Root Patches address vulnerabilities in:
  • OS packages - packages installed by the distribution package manager (apt, apk, yum)
  • Language runtimes - the runtime interpreter itself (Python, Node.js, Ruby, etc.) when the vulnerability is in the runtime
  • Installed application dependencies - packages added via pip install, npm install, gem install, etc. in the Dockerfile
Root patches each of these in place. It does not rebuild the image from a different upstream base, change the OS version, or introduce incompatible package API changes.

Two Patch Types

Backported Patches

Root takes a security fix from a newer upstream version and applies it to the older version present in the image. This is the preferred approach when:
  • The upstream project has already fixed the issue in a newer release
  • The fix can be cleanly separated from other changes in the newer version
  • Your image needs to stay on the older version for compatibility
The patched package keeps its original version number in the SBOM - the fix is applied in-place.

Native Distribution Package Upgrades

When a Linux distribution’s security team has already released a patched package (e.g., via Debian Security, Ubuntu Security, Alpine packages), Root applies the distribution’s own update. This is used when:
  • The distro’s security team has already performed the backport
  • The patched package is available for the specific OS version in the image
  • The distribution’s update is the canonical fix for that platform

How Patches Are Applied Without Rebuilding

Root’s AVR pipeline modifies only the vulnerable packages within the existing image layers. It does not:
  • Rebase to a different upstream version
  • Change the OS or distribution
  • Alter unrelated packages or configurations
  • Introduce new dependencies beyond what the fix requires
This means your image continues to work exactly as before - same entrypoints, same environment variables, same behavior - with the vulnerable code replaced.

Viewing Patch History for an Image

Via the Root platform UI:
  1. Navigate to your subscribed image in the Root platform
  2. Select the image tag you’re interested in
  3. Open Patch Explorer - a human-readable view showing:
    • Which CVEs were fixed and when
    • The patch type applied (backport or distribution upgrade)
    • Before/after package version comparison
    • Test results for each patch
Via the Root API:
# Get SBOM for a specific tag (includes all patched packages)
curl -H "Authorization: Bearer $ROOT_TOKEN" \
  "https://api.root.io/v1/images/tags/{rrtID}/sbom"

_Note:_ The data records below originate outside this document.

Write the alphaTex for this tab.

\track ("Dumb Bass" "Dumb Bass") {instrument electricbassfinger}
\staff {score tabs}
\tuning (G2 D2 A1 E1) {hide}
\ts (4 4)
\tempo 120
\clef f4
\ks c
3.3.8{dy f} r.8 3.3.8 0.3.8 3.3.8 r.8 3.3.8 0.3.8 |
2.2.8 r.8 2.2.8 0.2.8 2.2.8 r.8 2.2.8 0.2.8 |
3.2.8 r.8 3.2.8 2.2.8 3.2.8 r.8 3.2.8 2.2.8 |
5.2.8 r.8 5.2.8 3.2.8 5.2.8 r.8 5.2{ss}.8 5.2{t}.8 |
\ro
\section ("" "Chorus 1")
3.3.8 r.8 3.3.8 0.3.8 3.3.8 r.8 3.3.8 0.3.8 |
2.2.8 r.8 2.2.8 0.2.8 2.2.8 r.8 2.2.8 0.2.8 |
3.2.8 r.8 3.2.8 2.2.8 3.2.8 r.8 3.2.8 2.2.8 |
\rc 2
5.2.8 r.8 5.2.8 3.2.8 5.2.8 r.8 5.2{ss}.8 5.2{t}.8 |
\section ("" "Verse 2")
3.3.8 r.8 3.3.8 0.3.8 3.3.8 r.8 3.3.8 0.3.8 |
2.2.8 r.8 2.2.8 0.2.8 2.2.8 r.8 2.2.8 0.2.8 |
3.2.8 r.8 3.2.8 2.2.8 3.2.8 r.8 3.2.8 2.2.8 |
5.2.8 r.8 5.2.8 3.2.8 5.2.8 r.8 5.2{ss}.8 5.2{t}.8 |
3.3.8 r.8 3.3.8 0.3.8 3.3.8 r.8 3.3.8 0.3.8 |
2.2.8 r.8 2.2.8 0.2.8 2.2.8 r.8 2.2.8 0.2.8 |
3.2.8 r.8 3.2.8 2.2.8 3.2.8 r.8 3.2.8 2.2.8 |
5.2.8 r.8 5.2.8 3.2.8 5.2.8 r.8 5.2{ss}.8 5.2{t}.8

# Get VEX statements (CVEs fixed in this tag)
curl -H "Authorization: Bearer $ROOT_TOKEN" \
  "https://api.root.io/v1/images/tags/{rrtID}/vex"

# Get provenance attestation (build record)
curl -H "Authorization: Bearer $ROOT_TOKEN" \
  "https://api.root.io/v1/images/tags/{rrtID}/provenance"

SBOM and VEX for Patched Images

Every time Root applies a patch to an image, it generates updated security artifacts: SBOM (CycloneDX or SPDX): The component inventory is updated to reflect the patched version of each vulnerable package. You can use the updated SBOM to confirm exactly what’s in the image and verify that vulnerable packages have been addressed. VEX statement: A VEX (Vulnerability Exploitability eXchange) statement is generated for each patched CVE, documenting the fix and asserting non-exploitability. Import VEX into Grype, Trivy, or your ASPM to suppress findings for patched CVEs. Provenance attestation: A cryptographic record of the AVR pipeline build - what was patched, how, when, and what tests passed. See Provenance for details.

Patch Freshness SLA

Root commits to having a patch available within:
SeveritySLA
Critical7 days after CVE publication
High14 days after CVE publication
Medium60 days after CVE publication
In practice, Root often delivers patches significantly faster than the SLA - especially for Critical and High severity CVEs where automated remediation proceeds as soon as an upstream fix is available. If no upstream fix exists, the CVE enters No Fix Available status. Root monitors continuously and begins remediation automatically as soon as a fix becomes available. See Vulnerability Statuses for the complete status breakdown.